First of all, I don't hate Santa...though I do have my own internal ethical debates about lying to my someday children about him. Anyway, more to the point, this is a brilliant marketing scheme. As far as schemes go, this is the schemiest scheme I've ever come across! Not only does the elf freak your kid into being especially good because of an implied, or maybe explicit?, threat (why parents like it), but you know that all the kids with elves go to school and tell their friends, who then come home and ask for an elf of their very own to spy on them. It becomes self-perpetuating! No wonder I've never heard of this.
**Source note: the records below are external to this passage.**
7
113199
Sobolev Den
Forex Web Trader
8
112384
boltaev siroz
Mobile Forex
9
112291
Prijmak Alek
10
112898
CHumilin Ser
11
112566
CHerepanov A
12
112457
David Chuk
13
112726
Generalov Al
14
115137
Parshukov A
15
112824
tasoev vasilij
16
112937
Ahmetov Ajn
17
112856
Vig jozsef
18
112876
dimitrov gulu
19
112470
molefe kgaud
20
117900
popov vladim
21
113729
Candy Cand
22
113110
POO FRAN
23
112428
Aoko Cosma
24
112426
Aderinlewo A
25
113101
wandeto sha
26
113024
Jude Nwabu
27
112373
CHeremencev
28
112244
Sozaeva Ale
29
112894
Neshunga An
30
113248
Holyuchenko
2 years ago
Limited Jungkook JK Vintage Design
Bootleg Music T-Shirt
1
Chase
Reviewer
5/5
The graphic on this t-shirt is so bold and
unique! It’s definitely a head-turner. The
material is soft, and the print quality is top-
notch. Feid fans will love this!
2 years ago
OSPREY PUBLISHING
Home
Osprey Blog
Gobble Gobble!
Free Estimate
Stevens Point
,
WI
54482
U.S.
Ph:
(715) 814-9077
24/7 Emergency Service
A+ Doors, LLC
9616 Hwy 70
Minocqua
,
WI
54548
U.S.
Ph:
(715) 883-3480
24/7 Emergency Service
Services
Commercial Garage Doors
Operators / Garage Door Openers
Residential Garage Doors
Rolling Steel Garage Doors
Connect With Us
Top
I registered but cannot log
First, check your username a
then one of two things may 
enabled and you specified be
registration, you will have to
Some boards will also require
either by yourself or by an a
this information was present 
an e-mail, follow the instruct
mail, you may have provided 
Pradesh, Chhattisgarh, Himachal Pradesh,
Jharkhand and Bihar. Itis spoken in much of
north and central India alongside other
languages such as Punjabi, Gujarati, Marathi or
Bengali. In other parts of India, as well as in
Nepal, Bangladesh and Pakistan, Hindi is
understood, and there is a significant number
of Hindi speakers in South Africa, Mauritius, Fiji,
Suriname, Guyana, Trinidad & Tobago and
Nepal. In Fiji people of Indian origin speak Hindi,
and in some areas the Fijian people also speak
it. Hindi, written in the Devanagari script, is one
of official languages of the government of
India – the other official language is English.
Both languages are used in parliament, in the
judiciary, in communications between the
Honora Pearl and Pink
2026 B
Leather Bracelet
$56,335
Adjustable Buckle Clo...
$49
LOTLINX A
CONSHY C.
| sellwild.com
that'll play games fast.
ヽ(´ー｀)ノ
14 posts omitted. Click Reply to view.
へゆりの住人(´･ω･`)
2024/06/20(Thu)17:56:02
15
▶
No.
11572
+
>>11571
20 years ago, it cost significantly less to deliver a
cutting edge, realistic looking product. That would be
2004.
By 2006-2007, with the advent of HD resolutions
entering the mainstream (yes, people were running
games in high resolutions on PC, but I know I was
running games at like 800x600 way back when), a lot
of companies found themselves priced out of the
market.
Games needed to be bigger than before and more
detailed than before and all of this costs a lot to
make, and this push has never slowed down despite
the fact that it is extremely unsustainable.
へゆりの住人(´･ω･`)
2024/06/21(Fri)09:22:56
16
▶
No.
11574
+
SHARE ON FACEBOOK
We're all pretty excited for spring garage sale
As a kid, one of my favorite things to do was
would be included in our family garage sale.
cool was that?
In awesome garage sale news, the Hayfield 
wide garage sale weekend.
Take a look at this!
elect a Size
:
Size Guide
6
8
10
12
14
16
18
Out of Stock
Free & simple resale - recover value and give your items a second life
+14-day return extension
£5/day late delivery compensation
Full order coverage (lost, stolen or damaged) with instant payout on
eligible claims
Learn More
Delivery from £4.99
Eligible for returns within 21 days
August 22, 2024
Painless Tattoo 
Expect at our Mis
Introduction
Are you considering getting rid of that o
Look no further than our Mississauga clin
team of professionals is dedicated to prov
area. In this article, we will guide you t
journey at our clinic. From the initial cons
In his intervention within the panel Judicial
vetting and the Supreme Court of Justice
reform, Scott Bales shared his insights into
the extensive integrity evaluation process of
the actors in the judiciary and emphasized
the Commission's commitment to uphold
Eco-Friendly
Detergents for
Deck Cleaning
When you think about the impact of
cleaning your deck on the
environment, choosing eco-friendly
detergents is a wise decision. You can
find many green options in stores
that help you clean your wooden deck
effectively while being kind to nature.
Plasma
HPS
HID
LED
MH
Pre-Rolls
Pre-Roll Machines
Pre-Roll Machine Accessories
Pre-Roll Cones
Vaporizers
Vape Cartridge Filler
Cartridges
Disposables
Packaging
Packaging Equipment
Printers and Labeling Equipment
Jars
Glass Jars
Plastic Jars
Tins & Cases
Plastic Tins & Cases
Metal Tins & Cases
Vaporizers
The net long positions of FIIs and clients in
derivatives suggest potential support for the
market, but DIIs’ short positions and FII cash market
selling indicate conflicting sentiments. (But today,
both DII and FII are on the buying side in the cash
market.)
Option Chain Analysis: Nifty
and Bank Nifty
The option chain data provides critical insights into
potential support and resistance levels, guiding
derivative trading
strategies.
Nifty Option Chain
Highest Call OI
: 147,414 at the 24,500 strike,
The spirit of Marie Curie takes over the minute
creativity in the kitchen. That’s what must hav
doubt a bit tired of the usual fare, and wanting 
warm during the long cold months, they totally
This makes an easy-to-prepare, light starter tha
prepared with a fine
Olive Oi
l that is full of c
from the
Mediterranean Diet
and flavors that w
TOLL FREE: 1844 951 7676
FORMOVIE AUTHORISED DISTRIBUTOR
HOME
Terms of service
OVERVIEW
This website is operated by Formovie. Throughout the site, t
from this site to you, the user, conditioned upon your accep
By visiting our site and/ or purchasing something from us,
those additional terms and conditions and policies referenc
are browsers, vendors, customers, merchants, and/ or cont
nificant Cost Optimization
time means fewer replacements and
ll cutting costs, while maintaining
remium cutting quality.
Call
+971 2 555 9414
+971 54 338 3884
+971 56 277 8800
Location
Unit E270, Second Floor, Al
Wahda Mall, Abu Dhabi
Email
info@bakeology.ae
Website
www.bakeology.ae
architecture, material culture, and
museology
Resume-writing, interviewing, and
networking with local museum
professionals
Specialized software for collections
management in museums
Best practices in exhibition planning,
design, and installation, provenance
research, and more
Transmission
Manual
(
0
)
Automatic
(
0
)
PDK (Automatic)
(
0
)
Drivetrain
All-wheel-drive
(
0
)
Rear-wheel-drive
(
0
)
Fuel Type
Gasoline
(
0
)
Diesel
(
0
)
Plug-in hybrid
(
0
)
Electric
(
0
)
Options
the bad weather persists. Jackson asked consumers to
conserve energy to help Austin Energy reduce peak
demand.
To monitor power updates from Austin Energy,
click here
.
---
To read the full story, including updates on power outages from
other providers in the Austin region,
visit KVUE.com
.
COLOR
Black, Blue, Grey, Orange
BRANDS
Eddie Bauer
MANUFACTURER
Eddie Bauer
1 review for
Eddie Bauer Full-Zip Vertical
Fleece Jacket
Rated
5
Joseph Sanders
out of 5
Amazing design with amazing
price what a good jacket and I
They don't even NEED to advertise (that, or my lack of television and interest in said books has once again kept me from valuable cultural updates like shelf elfs and who Kim Kardashian is marrying/dating this week).

ANYWAY, I'll cut my rambling short and end with this. These elves are creepy, it kinda seems like work for parents, and, again, creepy.

I watch you in your sleep...possibly while touching myself (source).

Tuesday, November 13, 2012

One Holiday at a Time You Guys!

It started some time ago. We stopped in at Kohls, pre-Halloween, to shop for my youngest niece's birthday and there they were...Christmas-F*cking-Decorations! Hanging right along side the fake spider webs.
Then three different Facebook friends posted that they start playing Christmas music the day after Halloween, which, last I checked, was in October! And now all the grocery stores have Christmas candy prominently displayed. GAAHH, people! The hell?!? 

(source)


If I'm feeling particularly festive, Christmas decorations go up at the beginning of December, allowing them to be up almost a month before the actual holiday. I feel that 1/12th of a year is sufficient. Admittedly, decorations seem to go up later and later each year because my enthusiasm for the holiday wains...probably because I've been hearing crappy Christmas music for two f*cking months! By the time the 25th rolls around, the word "merry" is likely to send me into an apocalyptic fit.

I just don't get it. What is it about Christmas that makes people so ravenous for repetitive music and tinsel that they need it around for months? Is it the only thing some people look forward to in the darker months of the year? (If so, that's extra sad because January and February are WAY crappier than December) Are people so depressed that they are grasping for any shred of emotional warmth associated with the holiday? And if that is it, wouldn't it be better to make the holiday special by making it less ubiquitous? 

I know why the stores do it. I used to think that the marketing/displays/consumerism was the tidal wave that pushed the public to sail high on their plastic lawn Santas. Now, I'm not so sure. 

The only thing I'm sure of is this: I am very grateful that my neighbors haven't put out their Christmas decorations yet. I'd hate to risk our neighborhood harmony by sabotaging nativity scenes.